The Independent titles are to be the first of the major national newspapers to become digital-only.

Launched in 1986, they were the youngest of the UK’s national quality papers.

Their owner, Evgeny Lebedev, is known for media innovation.  In 2010, he launched the i, the ‘compact’ tabloid form of the Indy (which, incidentally is being sold off to Johnston Press for £25m), he’s turned around The Standard and launched London TV.

It’s sad that the Independent, as a printed publication, has gone.

But in this digitally-savvy time, it’s no surprise. The paper’s print sales have fallen to just over 40k, whilst the online revenue for independent.co.uk is expected to see 50% growth this year. With 70m global unique users a month (growing 33.3% in the last 12 months according to its publisher), the website has become the fastest-growing online national news provider in the UK.

So what does this news signal for the print industry as a whole? And more importantly, what does it mean for us and our clients?

Digital is the future and it’s been obvious for a while. Print advertising revenues are in decline: advertisers follow audiences and most digital reaches dwarf print circulations. 2015 was the first year where 50% of all advertising spending in the UK was on digital (eMarketer 2015 UK report), now at £7.2bn, up from £825m in 2004 (IAB/PwC Adspend results). In 2015, 42% of people a week accessed news on a smartphone and 31% accessed it on a tablet in the UK (Reuters).

What this means is, like traditional publishers, we need to think digitally when considering our media strategies.

We know that we need to support publishers with content that is compelling and engaging – content that works online and off. Alongside the traditional press release, we need to consider native advertising, authored content, visually attractive data (eg. infographics), long-form features, plus video, social and quiz content.

Any PR worth their salt needs to understand what media outlets want, what works online, what audiences are interested in and be able to advise clients accordingly.

Of course the demise of the Indy in print isn’t a total surprise, but it doesn’t necessarily sound the death knell for all print media.

Our team have been discussing what digital means to the future of print for a while now.

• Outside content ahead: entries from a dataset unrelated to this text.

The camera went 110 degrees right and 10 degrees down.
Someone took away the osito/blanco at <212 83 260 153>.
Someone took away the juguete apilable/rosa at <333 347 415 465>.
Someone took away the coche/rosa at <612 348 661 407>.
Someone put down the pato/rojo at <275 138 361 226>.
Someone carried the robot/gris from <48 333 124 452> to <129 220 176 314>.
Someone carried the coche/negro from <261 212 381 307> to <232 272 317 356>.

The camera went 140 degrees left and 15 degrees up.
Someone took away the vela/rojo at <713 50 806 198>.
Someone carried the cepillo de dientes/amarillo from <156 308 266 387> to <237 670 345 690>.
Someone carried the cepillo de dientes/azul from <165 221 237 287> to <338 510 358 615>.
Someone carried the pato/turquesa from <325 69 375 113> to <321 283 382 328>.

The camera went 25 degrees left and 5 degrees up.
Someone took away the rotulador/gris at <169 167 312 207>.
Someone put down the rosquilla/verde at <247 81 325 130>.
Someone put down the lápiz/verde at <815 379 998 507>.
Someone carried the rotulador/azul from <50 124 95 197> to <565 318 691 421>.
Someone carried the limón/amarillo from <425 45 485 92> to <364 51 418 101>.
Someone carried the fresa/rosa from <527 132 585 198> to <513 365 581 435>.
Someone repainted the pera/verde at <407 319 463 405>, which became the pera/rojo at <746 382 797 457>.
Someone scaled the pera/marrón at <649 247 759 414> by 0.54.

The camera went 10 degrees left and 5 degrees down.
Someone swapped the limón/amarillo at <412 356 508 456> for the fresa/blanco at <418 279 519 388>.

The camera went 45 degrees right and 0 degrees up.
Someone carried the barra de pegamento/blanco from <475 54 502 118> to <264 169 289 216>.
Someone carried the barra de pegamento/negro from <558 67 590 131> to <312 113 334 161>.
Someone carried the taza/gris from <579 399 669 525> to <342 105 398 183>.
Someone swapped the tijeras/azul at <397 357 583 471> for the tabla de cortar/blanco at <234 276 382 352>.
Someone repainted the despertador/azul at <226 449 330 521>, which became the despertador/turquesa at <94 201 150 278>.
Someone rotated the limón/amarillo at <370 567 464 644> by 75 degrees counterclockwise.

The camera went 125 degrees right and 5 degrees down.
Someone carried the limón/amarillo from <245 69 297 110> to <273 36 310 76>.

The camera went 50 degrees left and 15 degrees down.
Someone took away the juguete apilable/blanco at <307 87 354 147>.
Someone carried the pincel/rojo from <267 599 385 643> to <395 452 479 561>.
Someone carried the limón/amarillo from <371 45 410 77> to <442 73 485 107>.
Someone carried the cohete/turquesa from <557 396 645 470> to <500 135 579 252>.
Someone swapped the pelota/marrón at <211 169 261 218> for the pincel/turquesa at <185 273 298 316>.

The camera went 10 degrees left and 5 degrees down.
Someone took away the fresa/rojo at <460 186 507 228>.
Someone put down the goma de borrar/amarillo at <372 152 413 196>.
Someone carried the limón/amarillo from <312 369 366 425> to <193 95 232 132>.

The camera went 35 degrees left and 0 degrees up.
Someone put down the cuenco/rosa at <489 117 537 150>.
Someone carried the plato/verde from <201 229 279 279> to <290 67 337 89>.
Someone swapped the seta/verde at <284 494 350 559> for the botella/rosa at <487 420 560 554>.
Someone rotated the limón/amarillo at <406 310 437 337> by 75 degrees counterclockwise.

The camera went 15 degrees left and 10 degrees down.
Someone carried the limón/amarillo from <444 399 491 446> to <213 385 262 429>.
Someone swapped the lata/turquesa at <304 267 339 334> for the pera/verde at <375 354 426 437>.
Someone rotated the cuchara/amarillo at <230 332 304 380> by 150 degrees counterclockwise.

There will be a gradual and almost full-scale move over to digital, giving us different ways to engage with many different (and often new) audiences.

But that doesn’t mean print journalism is dead. The print that is left will be quality, rather than today’s quantity. Newspapers may decide to print weekly round-ups and long-form journalism like the Guardian’s Long Read will become the norm. Audiences will be prepared to pay more money, less often, for aesthetically pleasing, table hogging, in-depth magazines, which become the title they consume all month, rather than in one sitting.